昨年10月、雌の「マクネ」が自然適応に失敗し、飼育小屋に連れ帰ったのに続き、再び雌が姿を消したことによって、自然に放したツキノワグマは、雄2匹だけが山に残った模様。
研究院は、これまで雄2匹は一緒に、雌の1匹は別に、冬眠に入ったものと把握していたが、最近からだに付着させていた電波発信機の発信音を追跡して捜索したところ、かまのような鋭い道具で切られた電波発信機だけを見つけた。
研究院はこの雌が、2匹の雄とは離れて生活していたうえ、行動半径が500メートルと、雄(2〜3キロ)に比べて狭く、昨冬の寒さと30センチ以上の雪のなかで餌を探すため迷い、死んだものとみている。
研究院の金源明(キム・ウォンミョン)博士は「死んだり体力を消耗したツキノワグマを発見した誰かが電波発信機を切り捨てて、熊の胆を採取するため死体を持っていったものとみられる」と述べた。
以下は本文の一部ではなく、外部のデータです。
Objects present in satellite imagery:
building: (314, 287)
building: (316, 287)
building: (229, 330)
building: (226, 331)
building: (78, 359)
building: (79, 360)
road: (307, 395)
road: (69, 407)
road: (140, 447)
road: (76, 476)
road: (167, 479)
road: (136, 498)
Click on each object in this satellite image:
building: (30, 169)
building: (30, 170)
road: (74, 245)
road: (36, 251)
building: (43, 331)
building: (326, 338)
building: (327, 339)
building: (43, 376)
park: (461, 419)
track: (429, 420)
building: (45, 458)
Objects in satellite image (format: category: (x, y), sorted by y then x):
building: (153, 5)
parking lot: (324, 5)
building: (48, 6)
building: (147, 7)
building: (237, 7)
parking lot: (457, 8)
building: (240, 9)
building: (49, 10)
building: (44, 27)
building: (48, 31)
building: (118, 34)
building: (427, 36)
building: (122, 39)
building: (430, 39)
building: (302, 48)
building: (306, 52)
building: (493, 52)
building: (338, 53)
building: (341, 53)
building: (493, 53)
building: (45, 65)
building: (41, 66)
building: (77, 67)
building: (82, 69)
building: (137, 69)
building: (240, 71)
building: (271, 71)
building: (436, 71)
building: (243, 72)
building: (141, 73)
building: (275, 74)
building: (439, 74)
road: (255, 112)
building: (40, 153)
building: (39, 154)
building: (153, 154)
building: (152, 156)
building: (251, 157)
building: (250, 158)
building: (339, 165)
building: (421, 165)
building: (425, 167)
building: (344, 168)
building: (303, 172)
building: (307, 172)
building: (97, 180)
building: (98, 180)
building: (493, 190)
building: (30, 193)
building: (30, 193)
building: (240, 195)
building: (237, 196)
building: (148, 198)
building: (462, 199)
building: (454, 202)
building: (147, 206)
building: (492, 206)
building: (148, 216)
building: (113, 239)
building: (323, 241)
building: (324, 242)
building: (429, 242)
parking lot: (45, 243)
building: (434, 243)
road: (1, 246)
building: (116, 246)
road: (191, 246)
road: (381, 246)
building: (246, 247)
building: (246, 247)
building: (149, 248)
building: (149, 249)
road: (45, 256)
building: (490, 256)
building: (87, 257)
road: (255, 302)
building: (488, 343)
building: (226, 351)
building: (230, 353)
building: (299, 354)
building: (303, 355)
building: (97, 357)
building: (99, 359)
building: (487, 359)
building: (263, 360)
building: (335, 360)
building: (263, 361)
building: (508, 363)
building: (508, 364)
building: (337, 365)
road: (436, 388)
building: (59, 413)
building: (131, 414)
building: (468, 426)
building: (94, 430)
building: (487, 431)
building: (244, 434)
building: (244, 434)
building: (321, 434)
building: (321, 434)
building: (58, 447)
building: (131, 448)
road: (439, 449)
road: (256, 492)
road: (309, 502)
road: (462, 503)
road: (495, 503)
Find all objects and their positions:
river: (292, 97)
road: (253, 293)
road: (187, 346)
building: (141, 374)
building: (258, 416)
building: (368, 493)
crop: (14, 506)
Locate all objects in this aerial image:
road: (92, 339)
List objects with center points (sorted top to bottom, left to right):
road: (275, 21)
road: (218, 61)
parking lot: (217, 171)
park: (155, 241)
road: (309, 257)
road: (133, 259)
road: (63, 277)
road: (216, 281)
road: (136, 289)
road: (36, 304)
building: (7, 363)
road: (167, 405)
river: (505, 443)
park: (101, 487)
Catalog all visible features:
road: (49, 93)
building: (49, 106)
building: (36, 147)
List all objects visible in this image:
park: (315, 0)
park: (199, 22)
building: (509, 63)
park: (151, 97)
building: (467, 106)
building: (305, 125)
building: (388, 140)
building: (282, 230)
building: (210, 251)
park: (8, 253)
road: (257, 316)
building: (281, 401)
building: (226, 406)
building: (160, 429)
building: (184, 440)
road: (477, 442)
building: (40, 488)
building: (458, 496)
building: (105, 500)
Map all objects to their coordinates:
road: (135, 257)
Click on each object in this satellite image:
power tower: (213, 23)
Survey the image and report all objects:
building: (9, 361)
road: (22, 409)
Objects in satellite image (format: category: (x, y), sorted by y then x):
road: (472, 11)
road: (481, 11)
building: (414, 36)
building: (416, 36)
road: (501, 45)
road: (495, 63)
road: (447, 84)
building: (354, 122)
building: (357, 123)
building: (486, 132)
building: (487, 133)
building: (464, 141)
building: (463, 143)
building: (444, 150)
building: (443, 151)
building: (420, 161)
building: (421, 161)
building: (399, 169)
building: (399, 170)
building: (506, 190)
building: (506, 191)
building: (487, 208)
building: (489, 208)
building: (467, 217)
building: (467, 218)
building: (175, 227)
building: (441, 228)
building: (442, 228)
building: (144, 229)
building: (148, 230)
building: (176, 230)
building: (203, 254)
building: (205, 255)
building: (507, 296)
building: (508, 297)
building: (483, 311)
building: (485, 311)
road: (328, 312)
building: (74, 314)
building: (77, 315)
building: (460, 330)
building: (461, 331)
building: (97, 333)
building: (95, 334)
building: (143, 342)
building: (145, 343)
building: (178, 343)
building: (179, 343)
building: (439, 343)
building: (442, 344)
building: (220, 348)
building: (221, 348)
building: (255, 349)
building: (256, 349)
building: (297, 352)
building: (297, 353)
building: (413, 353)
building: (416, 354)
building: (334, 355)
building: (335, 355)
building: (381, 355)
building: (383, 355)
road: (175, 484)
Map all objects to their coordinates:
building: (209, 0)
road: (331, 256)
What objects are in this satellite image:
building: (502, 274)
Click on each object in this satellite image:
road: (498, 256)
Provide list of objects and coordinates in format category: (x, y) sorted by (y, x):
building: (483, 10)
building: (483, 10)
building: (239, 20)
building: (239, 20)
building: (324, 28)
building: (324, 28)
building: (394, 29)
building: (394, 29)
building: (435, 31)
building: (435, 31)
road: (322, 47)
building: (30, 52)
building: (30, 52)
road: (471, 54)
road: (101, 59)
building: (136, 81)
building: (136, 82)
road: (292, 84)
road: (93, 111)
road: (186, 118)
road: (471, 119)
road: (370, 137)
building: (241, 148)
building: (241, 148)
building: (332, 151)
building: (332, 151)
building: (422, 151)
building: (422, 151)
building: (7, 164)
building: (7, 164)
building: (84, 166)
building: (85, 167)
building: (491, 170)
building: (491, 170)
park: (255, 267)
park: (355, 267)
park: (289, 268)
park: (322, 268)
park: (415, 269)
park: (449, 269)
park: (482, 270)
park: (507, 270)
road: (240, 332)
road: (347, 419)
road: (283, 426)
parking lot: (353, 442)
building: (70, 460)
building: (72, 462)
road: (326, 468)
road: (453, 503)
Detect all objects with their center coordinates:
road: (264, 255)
しかし、一部専門家は、密猟の犠牲になった可能性も排除できないと指摘している。
一方、雌がいなくなったことによって、智異山には雄2匹だけが残るようになり、これらが現在智異山に生存しているとみられる5匹ほどの野生の熊と交配できない場合、絶滅が不回避になった。
このため環境部は、放したツキノワグマ2匹と以前の野生熊の保護管理を強化する一方、「ツキノワグマ繁殖計画」を再び推進することを決めた。